Magnificent Frigatebirds are exactly what their names entail: magnificent Galapagos animals. Males of this species are a simply spectacular sight, whether you encounter them flying overhead or perched on a tree with the rest of their brood; their blown-up, glistening red chests can be seen from very far away, after all. These birds only inflate their bright red throat pouches during breeding season to attract females, so if you happen to be in the Galapagos at this time, make sure to keep your eyes open for flying jets of red above you! You might also be lucky enough the encounter Magnificent Frigatebird nests while on land.
Quick-Fact: Did you know that Magnificent Frigatebirds are the bullies of the Galapagos Islands? These unique Galapagos animals feed almost exclusively from fish they stole from Blue-Footed Boobies mid-flight.
“Awww…” is the most likely reaction you’ll experience when encountering this quirky little bird. The Flightless Cormorant, indeed, can’t fly – in fact, it is the only cormorant that lacks this key ability. The Flightless Cormorant’s wings are small and fragile, and it really isn’t all that skilled at walking around either. However, this bird is a really good swimmer; it’s webbed feet allow it to swim quickly after prey and find its way back to its nesting grounds on the rocks.
Unlike Blue-Footed Boobies or Albatrosses, this cormorant’s feathers aren’t waterproof, meaning that it spends a large chunk of its day drying itself off on the shore. This most peculiar of Galapagos animals only inhabits the islands of Fernandina and Isabela, so if your tour happens to travel through these islands, make sure to ask if you can visit this unique animals’ nesting grounds!
Penguins in the Galapagos?
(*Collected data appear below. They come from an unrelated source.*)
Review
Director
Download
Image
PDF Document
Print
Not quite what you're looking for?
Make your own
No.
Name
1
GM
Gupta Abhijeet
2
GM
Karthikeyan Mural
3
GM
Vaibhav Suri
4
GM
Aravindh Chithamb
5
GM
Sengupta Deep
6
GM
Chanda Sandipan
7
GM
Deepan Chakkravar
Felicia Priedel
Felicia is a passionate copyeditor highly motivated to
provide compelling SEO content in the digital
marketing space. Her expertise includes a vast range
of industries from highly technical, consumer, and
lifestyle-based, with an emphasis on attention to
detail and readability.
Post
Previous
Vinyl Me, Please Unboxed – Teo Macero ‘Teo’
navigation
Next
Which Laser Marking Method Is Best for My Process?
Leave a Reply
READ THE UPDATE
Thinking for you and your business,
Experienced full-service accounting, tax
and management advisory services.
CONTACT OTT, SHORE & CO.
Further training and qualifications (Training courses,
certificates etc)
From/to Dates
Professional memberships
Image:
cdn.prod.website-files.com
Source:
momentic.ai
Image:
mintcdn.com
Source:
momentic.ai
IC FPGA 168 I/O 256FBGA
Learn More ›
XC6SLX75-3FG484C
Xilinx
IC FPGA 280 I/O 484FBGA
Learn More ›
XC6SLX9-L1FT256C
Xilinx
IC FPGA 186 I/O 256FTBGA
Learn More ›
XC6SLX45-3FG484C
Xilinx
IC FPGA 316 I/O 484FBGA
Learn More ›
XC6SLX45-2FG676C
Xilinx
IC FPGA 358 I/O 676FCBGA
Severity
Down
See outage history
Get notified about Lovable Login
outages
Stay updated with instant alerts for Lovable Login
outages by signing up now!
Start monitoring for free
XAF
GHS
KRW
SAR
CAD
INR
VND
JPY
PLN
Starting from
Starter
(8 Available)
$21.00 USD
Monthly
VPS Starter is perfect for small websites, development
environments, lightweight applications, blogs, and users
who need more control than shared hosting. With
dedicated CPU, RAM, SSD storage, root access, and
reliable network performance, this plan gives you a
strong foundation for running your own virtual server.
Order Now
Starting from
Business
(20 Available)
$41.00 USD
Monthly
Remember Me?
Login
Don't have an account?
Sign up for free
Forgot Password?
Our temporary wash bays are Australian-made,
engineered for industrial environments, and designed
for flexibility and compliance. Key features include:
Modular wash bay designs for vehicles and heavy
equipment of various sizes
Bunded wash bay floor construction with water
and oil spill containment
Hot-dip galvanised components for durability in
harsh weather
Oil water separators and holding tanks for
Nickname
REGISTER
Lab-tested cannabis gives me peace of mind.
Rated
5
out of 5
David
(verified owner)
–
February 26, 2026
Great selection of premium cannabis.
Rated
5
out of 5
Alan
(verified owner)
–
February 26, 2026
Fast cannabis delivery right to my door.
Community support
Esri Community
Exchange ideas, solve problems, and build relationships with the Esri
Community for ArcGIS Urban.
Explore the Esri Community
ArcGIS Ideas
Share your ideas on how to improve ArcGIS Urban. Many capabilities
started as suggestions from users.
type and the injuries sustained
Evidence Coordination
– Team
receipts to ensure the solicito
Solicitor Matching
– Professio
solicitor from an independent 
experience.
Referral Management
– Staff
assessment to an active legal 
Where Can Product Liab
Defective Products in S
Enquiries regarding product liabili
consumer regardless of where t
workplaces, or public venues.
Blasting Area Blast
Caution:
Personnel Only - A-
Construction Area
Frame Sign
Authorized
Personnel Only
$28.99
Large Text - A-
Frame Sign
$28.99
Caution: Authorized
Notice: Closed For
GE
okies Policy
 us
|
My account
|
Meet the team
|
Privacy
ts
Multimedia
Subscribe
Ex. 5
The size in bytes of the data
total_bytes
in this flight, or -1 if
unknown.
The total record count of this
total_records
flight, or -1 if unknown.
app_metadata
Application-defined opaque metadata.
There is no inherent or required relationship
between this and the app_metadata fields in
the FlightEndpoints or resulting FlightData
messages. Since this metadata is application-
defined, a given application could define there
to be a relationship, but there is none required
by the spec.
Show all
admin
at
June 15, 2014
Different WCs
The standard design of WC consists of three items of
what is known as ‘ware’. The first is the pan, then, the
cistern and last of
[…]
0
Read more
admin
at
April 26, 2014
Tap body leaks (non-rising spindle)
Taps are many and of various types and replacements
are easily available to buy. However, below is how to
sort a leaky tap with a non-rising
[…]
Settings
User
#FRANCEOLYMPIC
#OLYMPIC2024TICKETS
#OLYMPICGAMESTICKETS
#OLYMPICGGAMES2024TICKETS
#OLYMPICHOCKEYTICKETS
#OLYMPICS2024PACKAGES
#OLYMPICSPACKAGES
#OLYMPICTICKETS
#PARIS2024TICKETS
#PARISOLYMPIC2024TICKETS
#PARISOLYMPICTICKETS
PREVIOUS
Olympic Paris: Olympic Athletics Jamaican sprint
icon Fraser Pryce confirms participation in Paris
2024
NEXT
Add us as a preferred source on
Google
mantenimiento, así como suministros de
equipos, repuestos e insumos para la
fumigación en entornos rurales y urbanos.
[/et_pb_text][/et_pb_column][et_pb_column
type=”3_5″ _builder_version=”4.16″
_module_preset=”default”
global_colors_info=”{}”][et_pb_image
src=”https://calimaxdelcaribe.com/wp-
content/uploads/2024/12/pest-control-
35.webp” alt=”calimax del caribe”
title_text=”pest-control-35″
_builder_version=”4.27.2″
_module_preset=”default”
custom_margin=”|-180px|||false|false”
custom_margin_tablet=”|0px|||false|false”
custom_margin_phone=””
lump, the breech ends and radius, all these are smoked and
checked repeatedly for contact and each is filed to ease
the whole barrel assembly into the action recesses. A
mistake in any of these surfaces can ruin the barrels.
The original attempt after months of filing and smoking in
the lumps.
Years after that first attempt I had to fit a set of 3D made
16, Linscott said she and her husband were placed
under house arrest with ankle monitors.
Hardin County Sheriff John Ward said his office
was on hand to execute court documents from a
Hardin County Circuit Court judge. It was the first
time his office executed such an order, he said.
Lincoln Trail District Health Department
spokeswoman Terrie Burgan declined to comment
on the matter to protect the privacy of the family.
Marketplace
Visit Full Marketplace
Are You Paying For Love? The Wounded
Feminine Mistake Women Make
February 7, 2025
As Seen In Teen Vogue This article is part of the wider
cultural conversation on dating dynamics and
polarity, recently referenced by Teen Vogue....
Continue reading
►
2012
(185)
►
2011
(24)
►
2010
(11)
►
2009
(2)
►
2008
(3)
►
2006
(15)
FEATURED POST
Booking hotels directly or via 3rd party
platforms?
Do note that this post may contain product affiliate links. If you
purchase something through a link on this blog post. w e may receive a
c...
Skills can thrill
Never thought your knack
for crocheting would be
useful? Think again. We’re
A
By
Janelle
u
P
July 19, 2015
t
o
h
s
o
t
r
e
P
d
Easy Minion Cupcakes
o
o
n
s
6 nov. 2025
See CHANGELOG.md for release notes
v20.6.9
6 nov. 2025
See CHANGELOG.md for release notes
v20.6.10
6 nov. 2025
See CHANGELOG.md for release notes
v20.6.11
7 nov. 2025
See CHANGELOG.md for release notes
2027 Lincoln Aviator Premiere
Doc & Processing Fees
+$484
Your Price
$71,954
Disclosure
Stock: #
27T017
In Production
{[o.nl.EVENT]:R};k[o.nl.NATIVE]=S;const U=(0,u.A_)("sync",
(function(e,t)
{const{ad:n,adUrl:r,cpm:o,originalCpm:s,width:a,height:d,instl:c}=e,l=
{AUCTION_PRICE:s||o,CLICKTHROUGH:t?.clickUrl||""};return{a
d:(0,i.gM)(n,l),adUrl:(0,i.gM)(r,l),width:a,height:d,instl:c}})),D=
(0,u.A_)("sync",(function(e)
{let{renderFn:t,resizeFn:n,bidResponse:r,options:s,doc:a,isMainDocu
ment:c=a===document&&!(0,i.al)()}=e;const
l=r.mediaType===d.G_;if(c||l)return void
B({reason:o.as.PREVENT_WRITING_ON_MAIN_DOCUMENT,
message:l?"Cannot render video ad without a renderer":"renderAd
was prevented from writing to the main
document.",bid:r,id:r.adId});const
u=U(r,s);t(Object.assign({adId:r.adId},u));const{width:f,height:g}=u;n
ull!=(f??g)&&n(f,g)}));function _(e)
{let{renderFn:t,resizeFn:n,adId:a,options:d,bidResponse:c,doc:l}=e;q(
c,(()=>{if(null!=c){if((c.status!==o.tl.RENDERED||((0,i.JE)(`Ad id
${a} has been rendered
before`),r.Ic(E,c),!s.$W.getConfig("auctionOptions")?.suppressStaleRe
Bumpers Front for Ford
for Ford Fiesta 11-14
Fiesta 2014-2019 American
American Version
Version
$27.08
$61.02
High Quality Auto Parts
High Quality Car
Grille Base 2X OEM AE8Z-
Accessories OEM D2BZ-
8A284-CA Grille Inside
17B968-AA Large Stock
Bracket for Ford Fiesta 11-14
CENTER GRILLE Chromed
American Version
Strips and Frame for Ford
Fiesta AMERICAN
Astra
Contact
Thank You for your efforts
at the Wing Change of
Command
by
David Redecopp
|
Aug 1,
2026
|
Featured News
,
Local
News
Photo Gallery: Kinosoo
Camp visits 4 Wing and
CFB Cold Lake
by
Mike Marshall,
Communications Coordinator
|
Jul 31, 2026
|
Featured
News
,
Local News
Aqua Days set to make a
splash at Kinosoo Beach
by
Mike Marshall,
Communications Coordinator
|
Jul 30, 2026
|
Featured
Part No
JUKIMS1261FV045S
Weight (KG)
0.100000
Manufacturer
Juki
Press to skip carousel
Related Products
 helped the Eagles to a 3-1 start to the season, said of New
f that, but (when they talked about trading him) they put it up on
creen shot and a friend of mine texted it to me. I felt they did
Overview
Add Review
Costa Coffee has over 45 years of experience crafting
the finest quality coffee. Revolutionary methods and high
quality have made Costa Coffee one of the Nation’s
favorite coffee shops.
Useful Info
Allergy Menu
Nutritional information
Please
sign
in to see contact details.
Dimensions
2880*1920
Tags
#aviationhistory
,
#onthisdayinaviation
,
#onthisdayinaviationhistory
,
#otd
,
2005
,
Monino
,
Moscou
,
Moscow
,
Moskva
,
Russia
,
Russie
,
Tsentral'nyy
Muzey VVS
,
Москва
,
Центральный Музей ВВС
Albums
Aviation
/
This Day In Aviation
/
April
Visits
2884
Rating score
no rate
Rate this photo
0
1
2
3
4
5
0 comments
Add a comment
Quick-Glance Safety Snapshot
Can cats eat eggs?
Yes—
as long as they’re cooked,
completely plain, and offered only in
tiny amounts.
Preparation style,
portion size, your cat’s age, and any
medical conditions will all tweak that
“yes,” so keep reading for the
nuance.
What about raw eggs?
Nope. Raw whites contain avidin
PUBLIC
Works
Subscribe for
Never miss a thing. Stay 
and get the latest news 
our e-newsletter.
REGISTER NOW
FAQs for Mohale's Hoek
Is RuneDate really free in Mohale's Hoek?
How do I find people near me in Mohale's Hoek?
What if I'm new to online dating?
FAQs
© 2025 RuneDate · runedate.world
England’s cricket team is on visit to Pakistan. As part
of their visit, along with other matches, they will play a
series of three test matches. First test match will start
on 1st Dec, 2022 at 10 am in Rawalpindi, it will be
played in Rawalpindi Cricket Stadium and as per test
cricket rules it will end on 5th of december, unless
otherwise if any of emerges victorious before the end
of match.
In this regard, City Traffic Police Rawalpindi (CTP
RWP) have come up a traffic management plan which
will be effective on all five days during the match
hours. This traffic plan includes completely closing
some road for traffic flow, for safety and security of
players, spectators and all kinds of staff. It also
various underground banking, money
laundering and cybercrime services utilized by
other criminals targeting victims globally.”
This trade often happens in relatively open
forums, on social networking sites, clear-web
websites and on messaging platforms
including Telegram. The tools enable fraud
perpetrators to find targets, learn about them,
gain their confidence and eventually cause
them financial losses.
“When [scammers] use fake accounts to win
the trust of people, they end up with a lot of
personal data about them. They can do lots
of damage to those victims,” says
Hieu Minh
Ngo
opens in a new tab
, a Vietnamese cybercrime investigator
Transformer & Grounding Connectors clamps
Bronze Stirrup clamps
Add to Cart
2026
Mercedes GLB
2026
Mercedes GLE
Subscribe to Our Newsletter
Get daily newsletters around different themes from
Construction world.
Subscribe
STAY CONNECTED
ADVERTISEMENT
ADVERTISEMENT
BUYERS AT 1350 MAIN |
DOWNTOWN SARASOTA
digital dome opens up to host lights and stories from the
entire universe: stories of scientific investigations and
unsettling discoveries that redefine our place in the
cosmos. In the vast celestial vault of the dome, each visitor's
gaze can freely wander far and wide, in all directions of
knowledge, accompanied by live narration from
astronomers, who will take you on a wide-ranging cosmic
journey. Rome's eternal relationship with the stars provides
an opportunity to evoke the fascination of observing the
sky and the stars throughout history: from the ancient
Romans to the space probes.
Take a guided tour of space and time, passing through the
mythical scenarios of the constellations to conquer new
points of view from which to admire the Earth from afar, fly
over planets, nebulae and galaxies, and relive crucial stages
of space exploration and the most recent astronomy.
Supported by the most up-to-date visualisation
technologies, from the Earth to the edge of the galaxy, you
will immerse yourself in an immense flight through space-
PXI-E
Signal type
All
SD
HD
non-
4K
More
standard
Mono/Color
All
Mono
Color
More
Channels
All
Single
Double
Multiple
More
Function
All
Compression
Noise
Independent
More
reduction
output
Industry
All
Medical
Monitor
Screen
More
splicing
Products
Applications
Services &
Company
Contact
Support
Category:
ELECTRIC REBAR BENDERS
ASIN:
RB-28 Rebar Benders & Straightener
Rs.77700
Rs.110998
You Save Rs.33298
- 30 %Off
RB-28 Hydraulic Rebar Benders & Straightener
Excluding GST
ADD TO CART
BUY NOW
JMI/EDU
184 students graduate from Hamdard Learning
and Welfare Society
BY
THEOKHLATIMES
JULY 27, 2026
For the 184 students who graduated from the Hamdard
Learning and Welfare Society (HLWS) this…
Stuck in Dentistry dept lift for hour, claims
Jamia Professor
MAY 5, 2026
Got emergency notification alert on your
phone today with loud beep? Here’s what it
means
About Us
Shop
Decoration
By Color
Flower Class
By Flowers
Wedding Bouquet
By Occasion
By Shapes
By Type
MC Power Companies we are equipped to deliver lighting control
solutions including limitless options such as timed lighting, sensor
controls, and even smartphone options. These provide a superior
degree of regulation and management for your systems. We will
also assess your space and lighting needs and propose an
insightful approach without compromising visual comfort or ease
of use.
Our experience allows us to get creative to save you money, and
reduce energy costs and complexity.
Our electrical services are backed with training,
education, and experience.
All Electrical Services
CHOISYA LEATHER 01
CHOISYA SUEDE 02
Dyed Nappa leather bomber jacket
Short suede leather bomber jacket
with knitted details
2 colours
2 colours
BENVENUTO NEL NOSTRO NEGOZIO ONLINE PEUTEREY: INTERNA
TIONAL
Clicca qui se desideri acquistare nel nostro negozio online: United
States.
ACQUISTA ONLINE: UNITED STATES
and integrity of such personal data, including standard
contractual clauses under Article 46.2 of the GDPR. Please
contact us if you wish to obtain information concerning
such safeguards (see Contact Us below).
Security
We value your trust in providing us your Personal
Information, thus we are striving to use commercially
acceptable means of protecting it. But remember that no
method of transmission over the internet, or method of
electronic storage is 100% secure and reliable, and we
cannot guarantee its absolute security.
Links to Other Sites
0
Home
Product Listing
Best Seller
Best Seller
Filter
Sir yes sir! The Galapagos Penguin is the only penguin in the world that lives in the Northern Hemisphere. It manages to do so thanks to several cold tides that wash past the Galapagos Islands, allowing the penguins to deep into the cold currents when they seek refreshment. Other than that, these unique penguins enjoy spending their time on shore and taking care of their nests. They usually inhabit rocky areas; here, they stash their eggs in crevasses to ensure they’re protected from the sun and roaming predators. Like all penguin, the Galapagos Penguins are amazing swimmers – if you’re lucky, you might just be able to swim with one (or encounter many more sea creatures while snorkeling)!